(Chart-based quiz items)
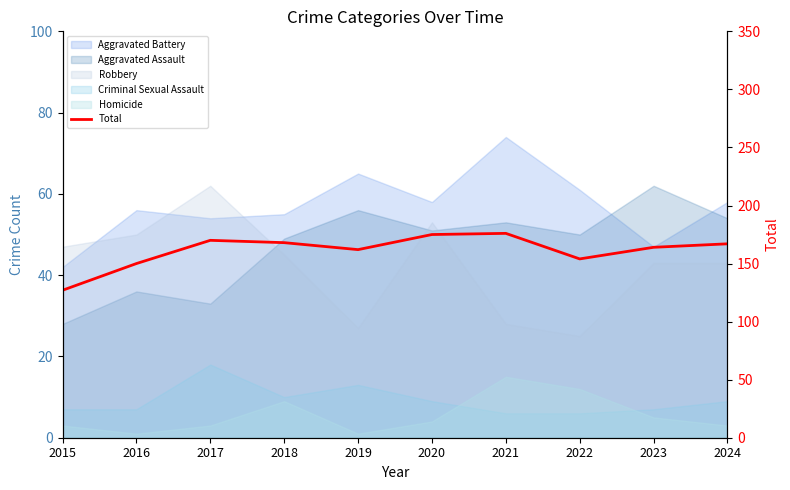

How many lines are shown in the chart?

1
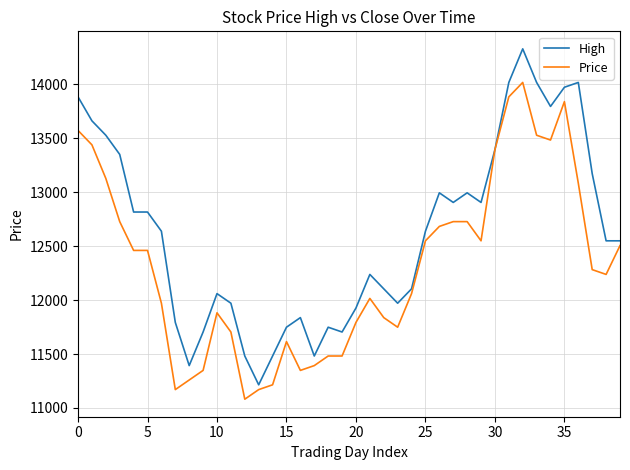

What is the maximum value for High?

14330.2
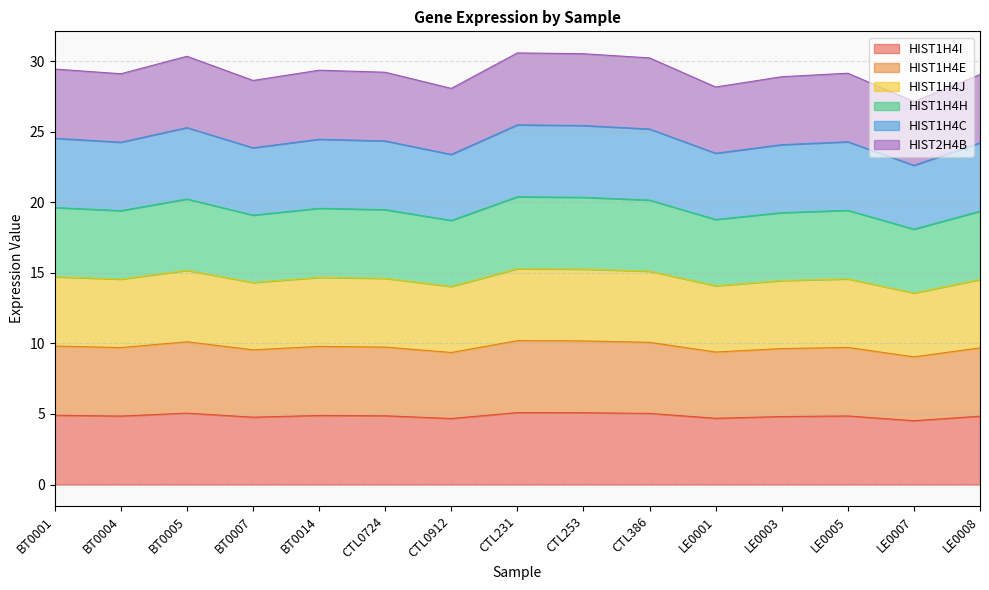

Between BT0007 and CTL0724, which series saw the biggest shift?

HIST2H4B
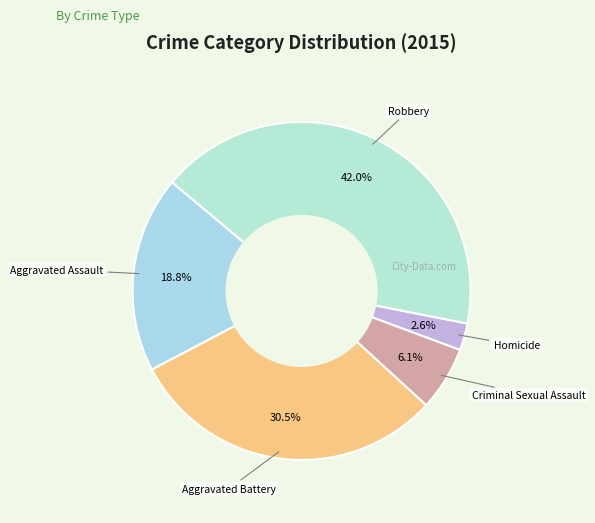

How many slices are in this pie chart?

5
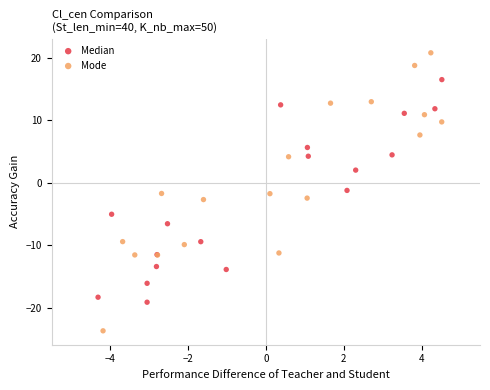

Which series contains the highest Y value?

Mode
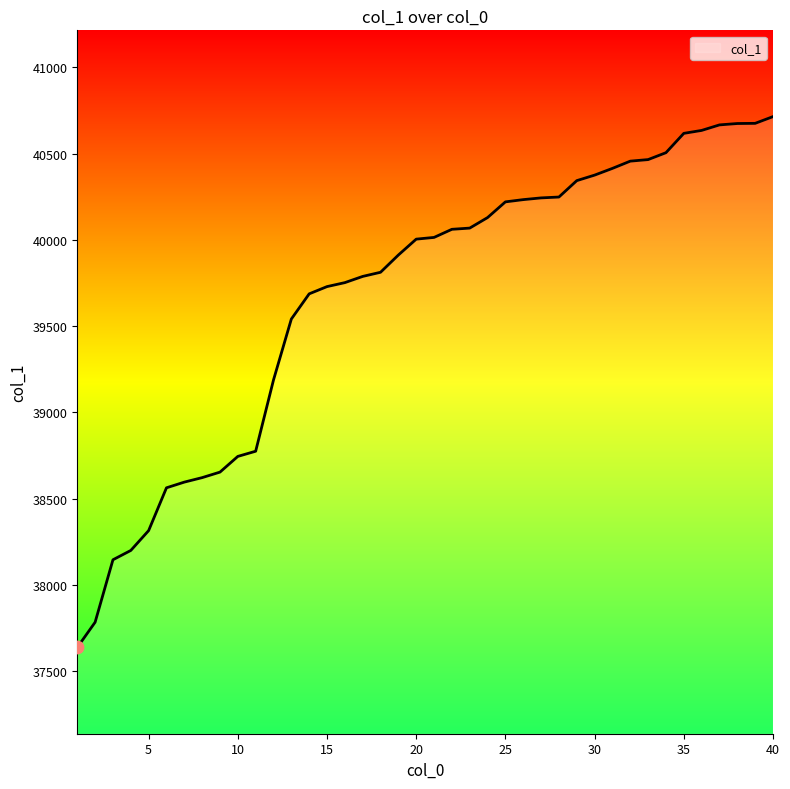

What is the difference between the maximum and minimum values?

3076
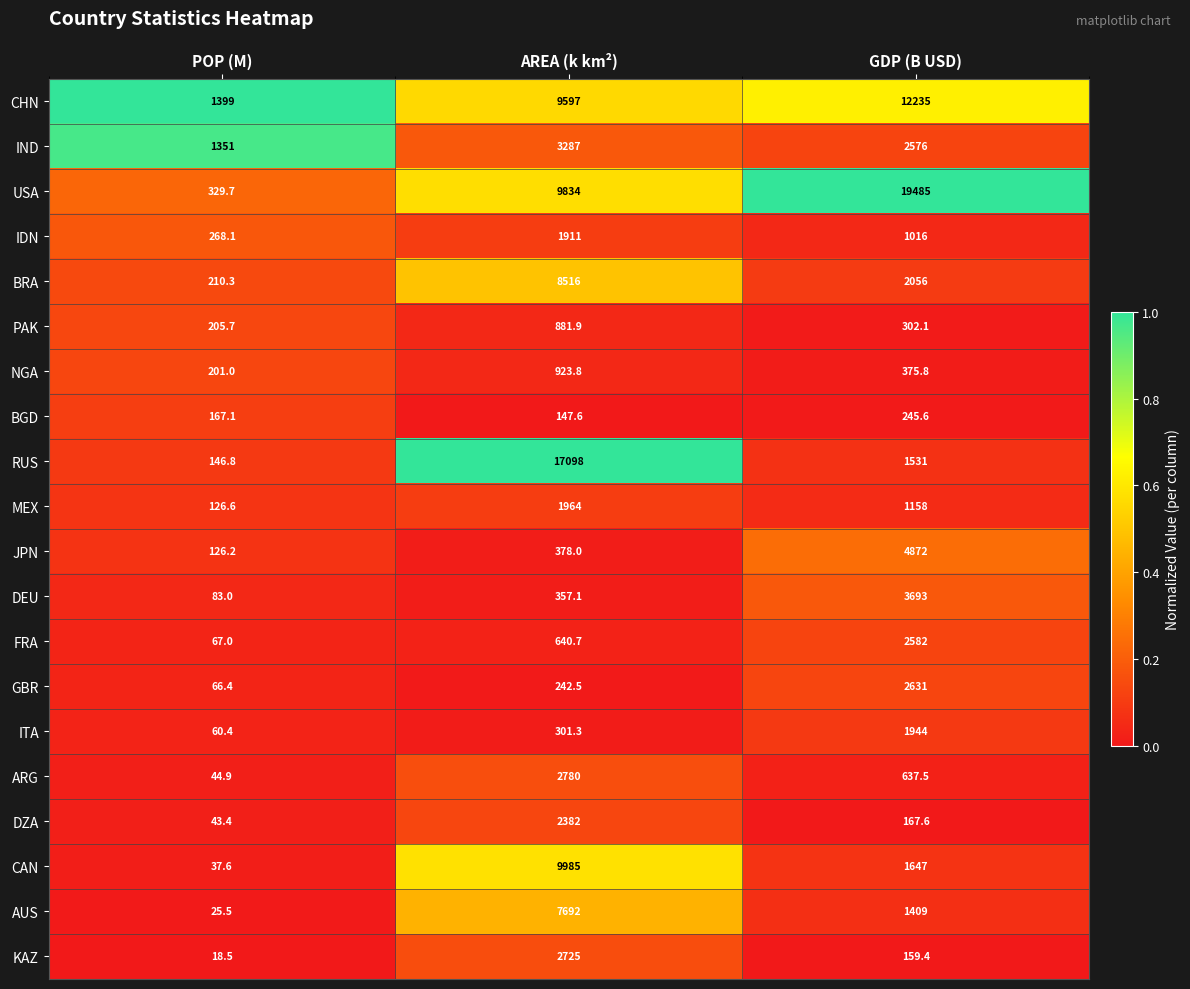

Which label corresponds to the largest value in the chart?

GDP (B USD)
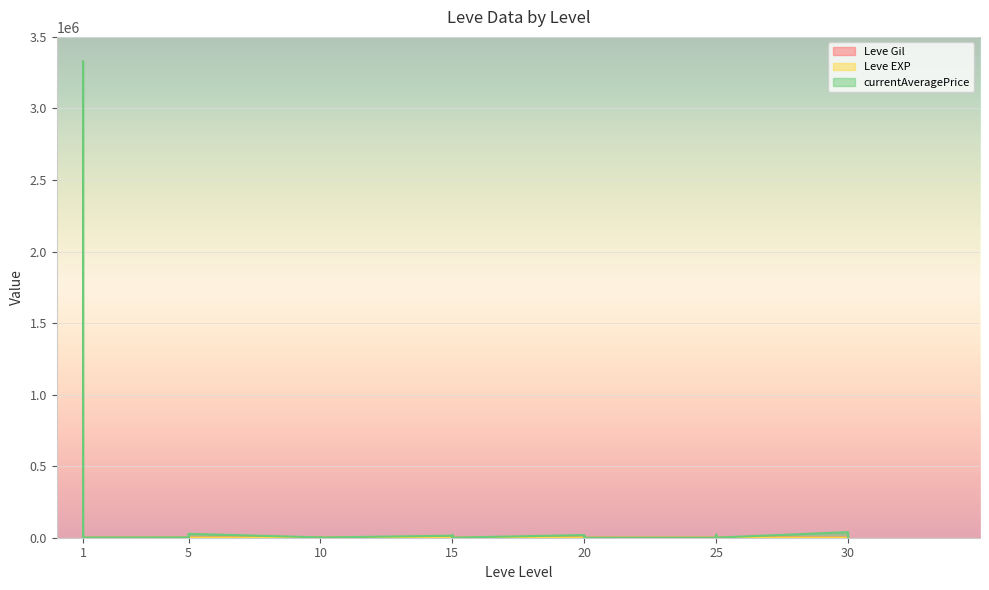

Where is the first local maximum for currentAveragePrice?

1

ASSIGNED TASK: Replace "local maximum" with "local peak" in the listing from the line with "Where is the" through the end of the listing, keeping everything else unchanged. Return only those lines.

WORKED SOLUTION:
Where is the first local peak for currentAveragePrice?

1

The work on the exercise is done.